▶ Recorded information
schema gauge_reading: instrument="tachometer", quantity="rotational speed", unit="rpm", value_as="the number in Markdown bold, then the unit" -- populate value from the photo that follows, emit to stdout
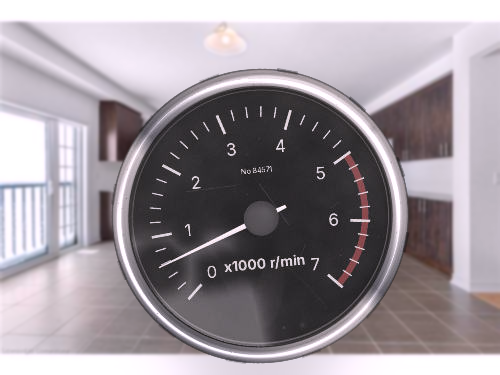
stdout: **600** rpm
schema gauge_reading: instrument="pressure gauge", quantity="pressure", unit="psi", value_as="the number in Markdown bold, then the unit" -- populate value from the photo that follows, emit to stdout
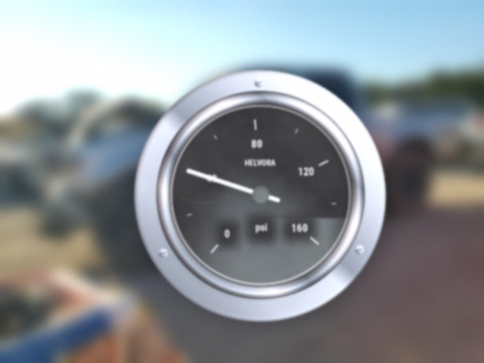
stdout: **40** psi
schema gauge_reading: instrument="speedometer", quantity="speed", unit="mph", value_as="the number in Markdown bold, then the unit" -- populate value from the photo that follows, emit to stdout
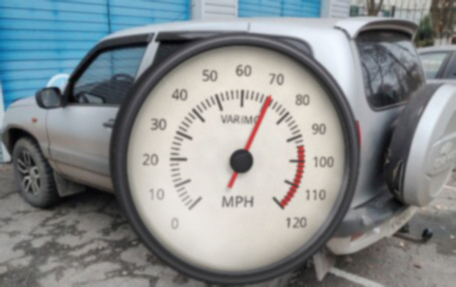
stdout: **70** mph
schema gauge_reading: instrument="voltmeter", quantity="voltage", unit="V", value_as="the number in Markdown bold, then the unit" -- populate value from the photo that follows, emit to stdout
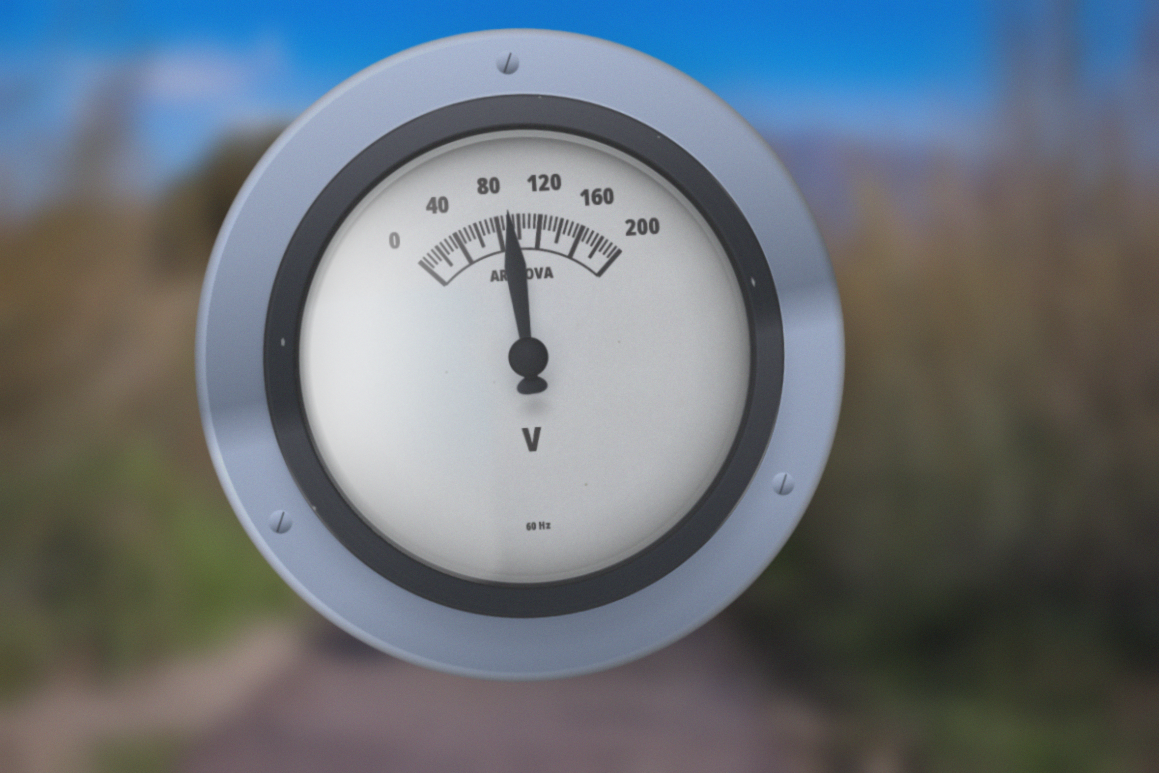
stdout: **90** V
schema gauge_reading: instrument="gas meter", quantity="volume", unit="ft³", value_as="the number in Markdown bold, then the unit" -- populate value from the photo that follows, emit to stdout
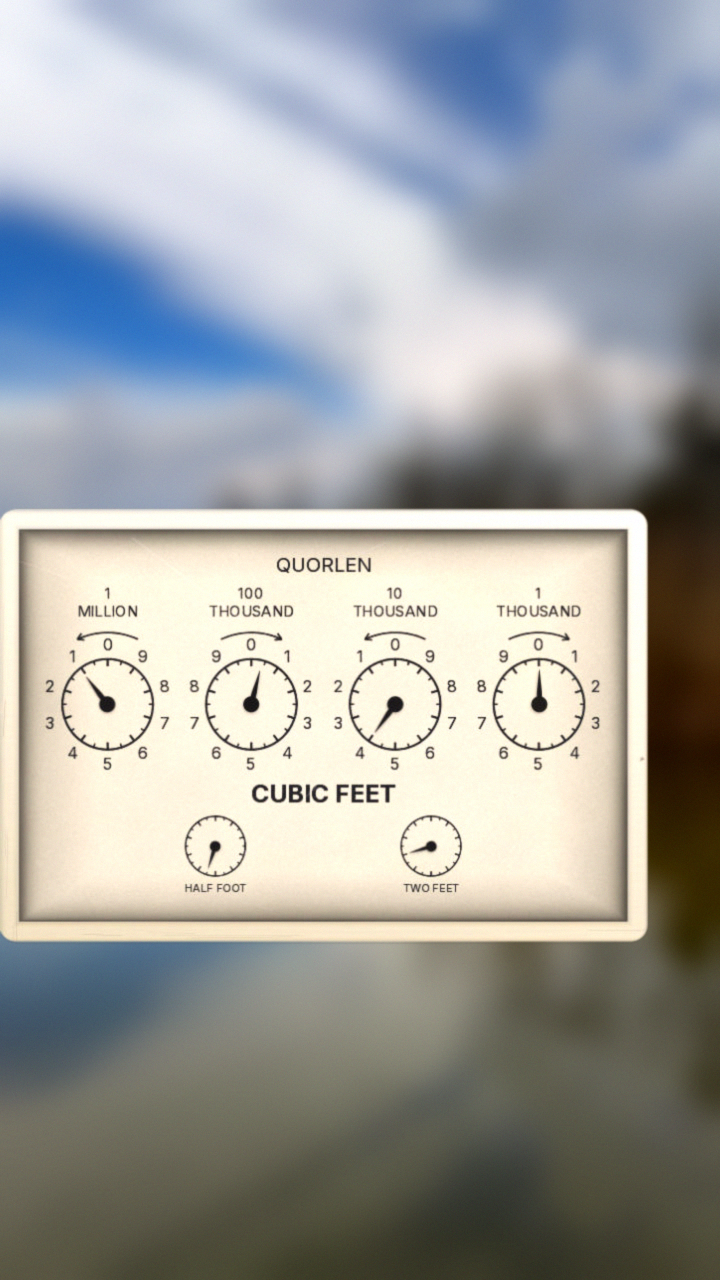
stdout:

---

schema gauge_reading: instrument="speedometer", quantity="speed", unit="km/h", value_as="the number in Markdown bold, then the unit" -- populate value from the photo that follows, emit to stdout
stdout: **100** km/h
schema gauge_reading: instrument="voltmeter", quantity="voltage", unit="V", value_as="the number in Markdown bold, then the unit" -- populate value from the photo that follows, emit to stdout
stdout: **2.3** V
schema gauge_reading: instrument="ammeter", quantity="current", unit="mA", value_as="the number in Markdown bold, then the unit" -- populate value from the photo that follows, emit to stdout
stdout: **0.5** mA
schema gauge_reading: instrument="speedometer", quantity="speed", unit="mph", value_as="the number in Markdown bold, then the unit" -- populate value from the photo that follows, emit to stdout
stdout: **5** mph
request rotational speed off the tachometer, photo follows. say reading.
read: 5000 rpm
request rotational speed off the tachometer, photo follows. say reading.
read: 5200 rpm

--

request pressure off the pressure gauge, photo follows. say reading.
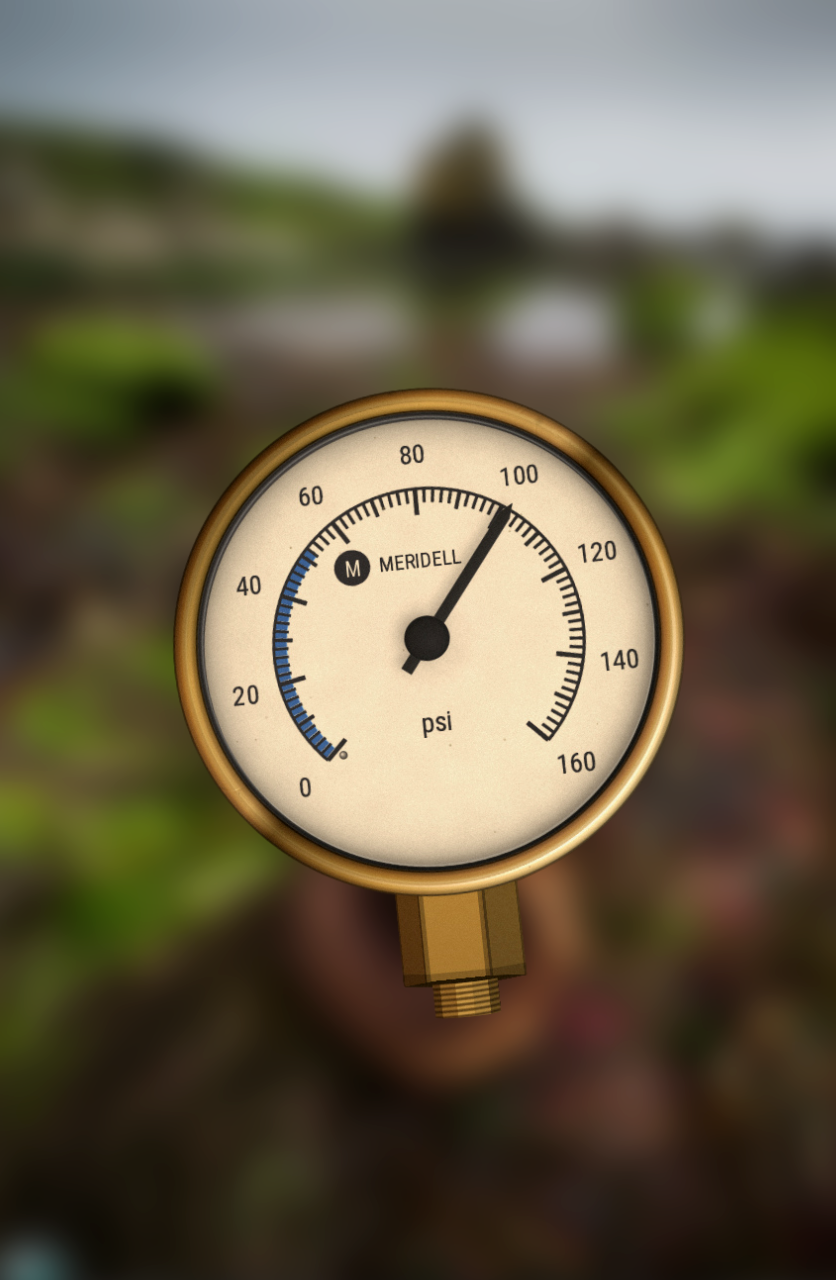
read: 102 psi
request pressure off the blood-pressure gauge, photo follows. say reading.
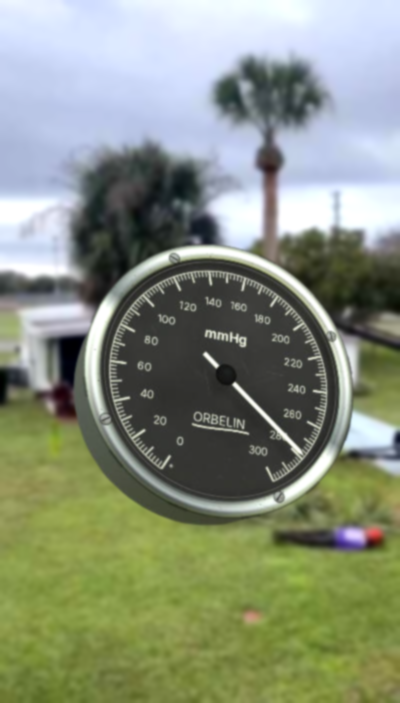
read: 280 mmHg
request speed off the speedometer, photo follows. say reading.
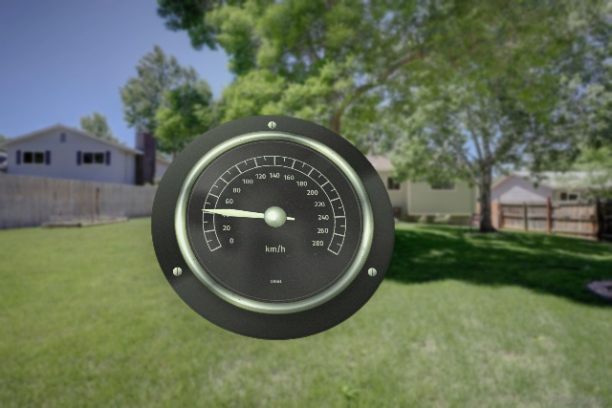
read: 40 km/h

▶ Task prompt
Identify every line in the listing above that contains the word "speedometer", and copy each such line in full.

▶ Output of the task
schema gauge_reading: instrument="speedometer", quantity="speed", unit="mph", value_as="the number in Markdown bold, then the unit" -- populate value from the photo that follows, emit to stdout
schema gauge_reading: instrument="speedometer", quantity="speed", unit="km/h", value_as="the number in Markdown bold, then the unit" -- populate value from the photo that follows, emit to stdout
schema gauge_reading: instrument="speedometer", quantity="speed", unit="mph", value_as="the number in Markdown bold, then the unit" -- populate value from the photo that follows, emit to stdout
request speed off the speedometer, photo follows. say reading.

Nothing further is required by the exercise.